When a "pull" ITR receives a packet whose destination is an IP
address within a "master-subnet" and the ITR doesn't have
up-to-date mapping information for that address, it queries the
central database (or a distributed database or whatever). The
replies need to come with a caching time and a description of
the subnet they refer to.
For instance, if there is a subnet all mapped to the IP address
of one ETR and the ITR queries the database about a specific IP
address within this range, then the database needs to reply not
just with the IP address of the ETR, but with:
This address to reach the ETR should be used for the range of
IP addresses X to Y.
Cache this result for 300 seconds.
If the database has no mapping for the IP address which the
query concerns, it needs to tell the ITR something like:
There is no mapping for this IP address or for the surrounding
range of addresses X to Y.
Cache this result for 3600 seconds.
> I think that as an employee of a hardware company, selling big
> hardware is a good; . . .
I have some idea of the heroics of the CRS-1's 188-CPU ASIC and
its banks of reduced latency DRAM, running the Tree-Bitmap
algorithm:
http://www.firstpr.com.au/ip/sram-ip-forwarding/router-fib/#Cisco_CRS_1
The FIB of a busy ITR is a daunting prospect - and it must be
done with one or more CPUs and multiple fast RAM lookups using
something like Tree-Bitmap, because TCAM can't do it. TCAM
can't scale to the number of Ivip/LISP mappings. These will be
in the millions to hundreds of millions over time, and it has
some really nasty update gotchas when there is a need to move a
lot of rules to different locations in the TCAM.
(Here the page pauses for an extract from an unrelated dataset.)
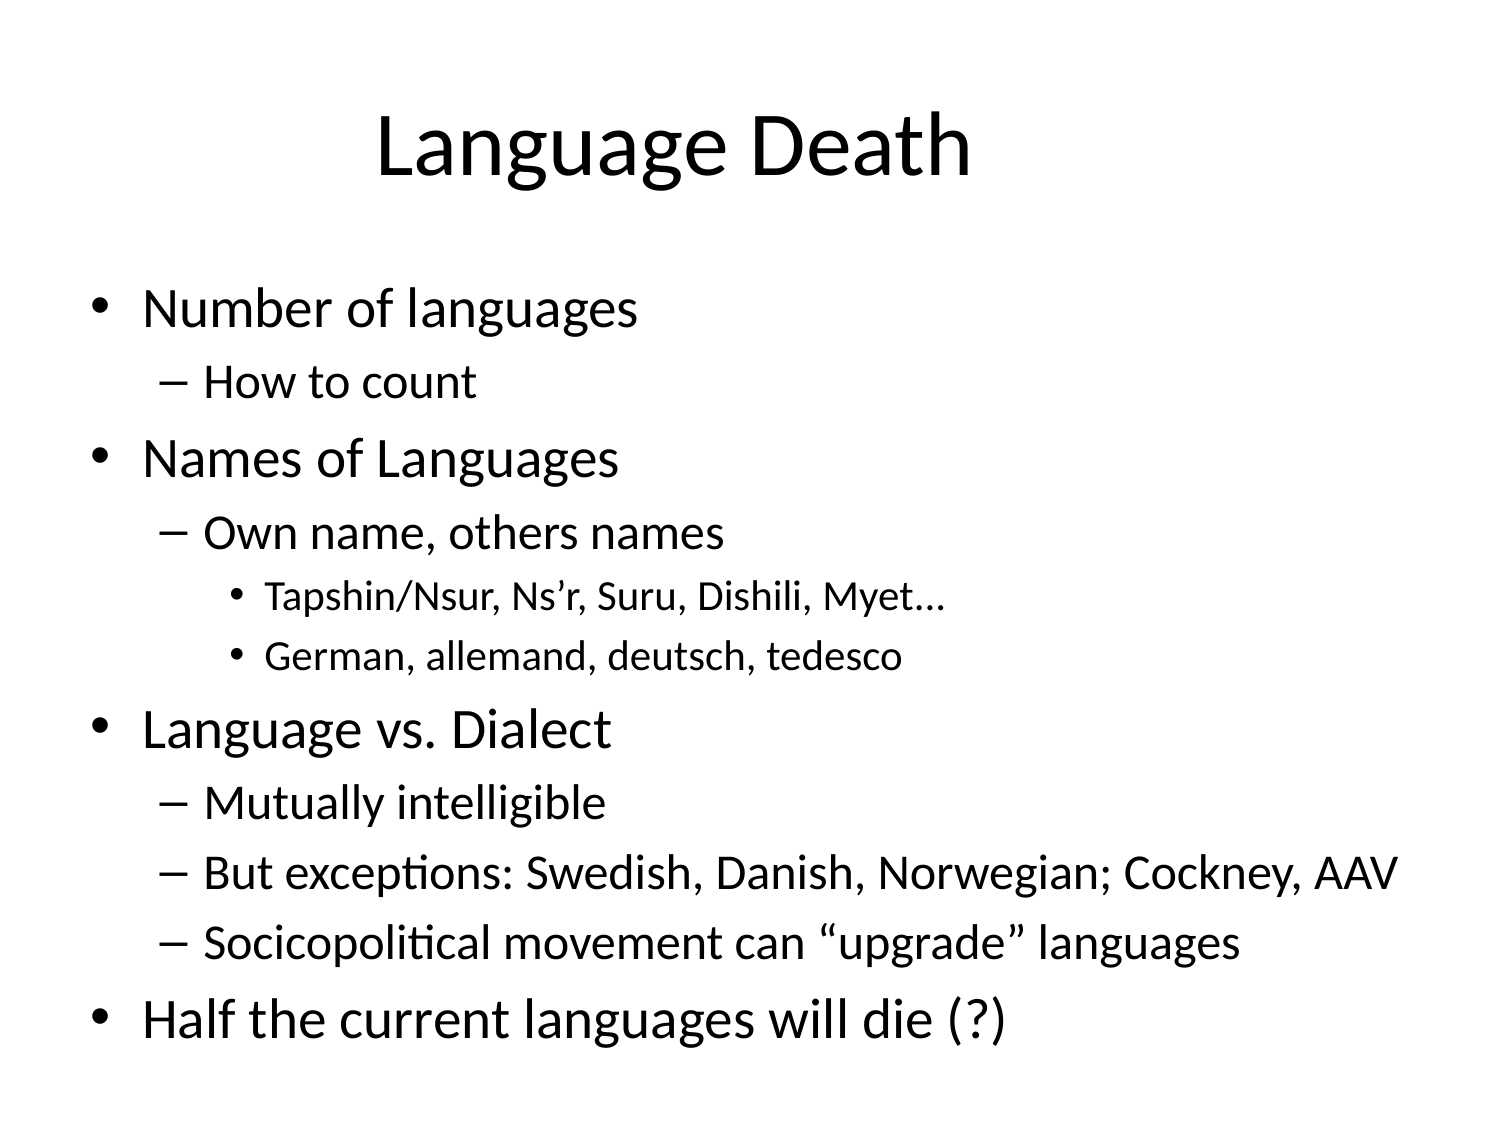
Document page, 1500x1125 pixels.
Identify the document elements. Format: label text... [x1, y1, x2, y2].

list Number of languages How to count Names of Languages Own name, others names Tapshin/Nsur, Ns’r, Suru, Dishili, Myet... German, allemand, deutsch, tedesco Language vs. Dialect Mutually intelligible But exceptions: Swedish, Danish, Norwegian; Cockney, AAV Socicopolitical movement can “upgrade” languages Half the current languages will die (?) [75, 262, 1425, 1080]
title Language Death [75, 45, 1425, 233]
I guess the CRS-1's SPP chip is highly flexible and would be as
good a basis for doing the fancy ITR FIB as any other piece of
hardware which currently exists. Before deciding that LISP,
Ivip or whatever was the way forward, it would be best to have a
reliable estimate of how many mappings and packets per second
the CRS-1 MSC's Ingress FIB SPP system could be programmed to
handle. I guess that new firmware would be required for the
best results.
At least the FIB, central CPU and communications heroics of a
LISP or Ivip ITR only need to be implemented on a fraction of
the routers in the Net. Without something like this, we would
have to go to about this much trouble for all the DFZ routers
before too long.
As far as I know, the ETR function of decapsulating an IP-in-IP
packet is pretty easy. Can routers with current firmware be
configured to do this?
Maybe the overall LISP/Ivip system would require some extra
functionality in the ETR, perhaps to confirm that the
destination host was reachable - if ping or some alternative
techniques were blocked for security reasons.